**SOURCE TEXT:**
Let $\Sigma$ be a space-like hypersurface in space-time, and let $U\subset \Sigma$ be a region. If $T_{\mu\nu}$ satisfies the dominant energy condition and vanishes on $U$, then $T$ must also vanish on the space-time region $D$ composed of all points $p$ with the property that any time-like curve emanating from $p$ must intersect $U$ exactly once. $D$ is called the domain of dependence of $U$.

Roughly speaking, this captures the causality of classical events. If energy cannot flow faster than the speed of gravity by the dominant energy condition, the edge of “pure vacuum” cannot recede faster than the speed of gravity either. However, this is about as much as the dominant energy condition can say: contrary to some suppositions, the dominant energy condition does nto guarantee causality be preserved in an absolute sense: it leaves a certain loophole. We can illustrate this by a bit of science fiction.

Hawking’s theorem can be re-interpreted as the following: a signal cannot penetrate into vacuum at a speed faster than that of gravity. But can we circumvent the theorem by forcing a medium? Imagine an infinitely rigid stick that reaches from the earth to the moon. Then if I push on one end of the stick here on earth, I should be able to poke the moon instantaneously, due to infinite rigidity of the stick. The usual resolution to this problem is that, in real life, there does not exist an infinitely rigid stick. That the stick will be somewhat elastic, and the motion of my push on one end can only propagate at the speed of sound inside the stick, which in general is slower than the speed of gravity. Many people assume that the dominant energy condition rules out the infinitely rigid stick; in the paper I show that this is not the case.

In particular, I show that relativistic models of fluids and elastic matter are perfectly happy to deal with tachyonic particles if one only impose the dominant energy condition. Then if we were somehow able to fill a tube with tachyonic fluid, the tube can be used for super-luminal information transfer!

Hyperbolicity
In the sense of Hadamard, an evolutionary partial differential equation is said to be hyperbolic (or locally well-posed) if it satisfies three conditions, given some initial conditions.

1. Any reasonable initial condition leads to a reasonable solution of the equations. (Reasonableness is a fairly relaxed, mathematical condition; it has little to do with whether the initial conditions are reasonable physically.)
2. The reasonable solution is unique: the same initial condition cannot lead to two different futures.
3. The solution is stable with respect to small errors. Two sets of initial data that differs by a tiny bit will, for some period of time (whose length is inversely proportional to the difference), give rise to similar solutions. This of course cannot be always true in the long run (think chaos theory), but the fact that it can be done for short periods of time is what allows us to, say, predict the weather for the next 5 days: small errors in our measurements and calculations will only propagate and lead to small errors for next week’s predictions. But those errors exponentially compound upon themselves if you try to make a prediction for a month.

One may say that Hadamard’s notion of hyperbolicity is what defines hyperbolic partial differential equations as the most useful type for physics.

**TASK SET:**
• A. In the passage on causality and hyperbolicity, what is the region D called?
• B. Locate each line of the listing that contains the word "Native", and copy those lines.

**DATA:**
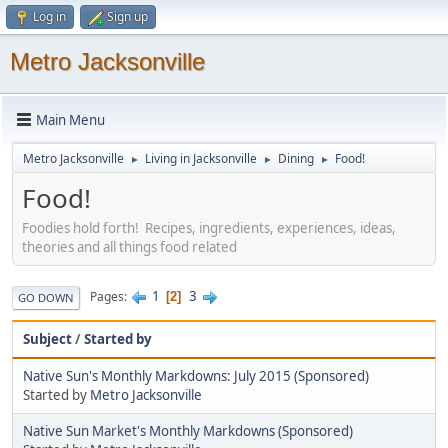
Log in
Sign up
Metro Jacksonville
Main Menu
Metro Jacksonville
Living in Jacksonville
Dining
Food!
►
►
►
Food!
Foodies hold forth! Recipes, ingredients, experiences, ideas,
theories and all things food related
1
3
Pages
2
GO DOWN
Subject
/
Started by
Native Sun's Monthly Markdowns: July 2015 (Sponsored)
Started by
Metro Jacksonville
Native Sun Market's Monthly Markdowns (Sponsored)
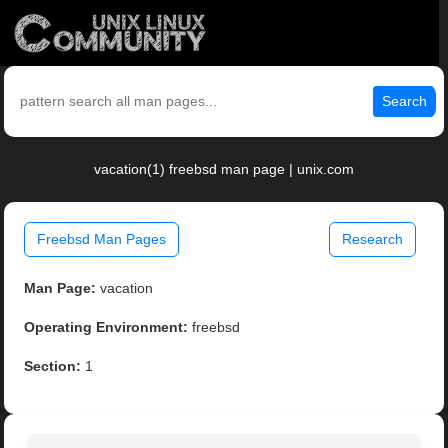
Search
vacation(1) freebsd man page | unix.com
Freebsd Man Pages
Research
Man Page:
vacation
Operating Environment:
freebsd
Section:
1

* * *

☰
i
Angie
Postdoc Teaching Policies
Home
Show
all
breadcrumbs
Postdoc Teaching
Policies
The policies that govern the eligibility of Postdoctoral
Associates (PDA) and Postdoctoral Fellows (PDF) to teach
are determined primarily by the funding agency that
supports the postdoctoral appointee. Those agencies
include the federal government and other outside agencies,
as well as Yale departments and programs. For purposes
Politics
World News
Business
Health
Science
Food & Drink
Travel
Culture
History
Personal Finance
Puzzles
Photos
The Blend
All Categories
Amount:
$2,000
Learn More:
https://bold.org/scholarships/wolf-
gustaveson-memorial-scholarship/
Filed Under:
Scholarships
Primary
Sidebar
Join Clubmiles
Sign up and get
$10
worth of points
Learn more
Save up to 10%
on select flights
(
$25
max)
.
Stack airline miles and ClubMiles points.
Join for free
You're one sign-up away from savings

**ANSWERS BY ITEM NUMBER:**
• A. D is called the domain of dependence of U.

• B.
Native Sun's Monthly Markdowns: July 2015 (Sponsored)
Native Sun Market's Monthly Markdowns (Sponsored)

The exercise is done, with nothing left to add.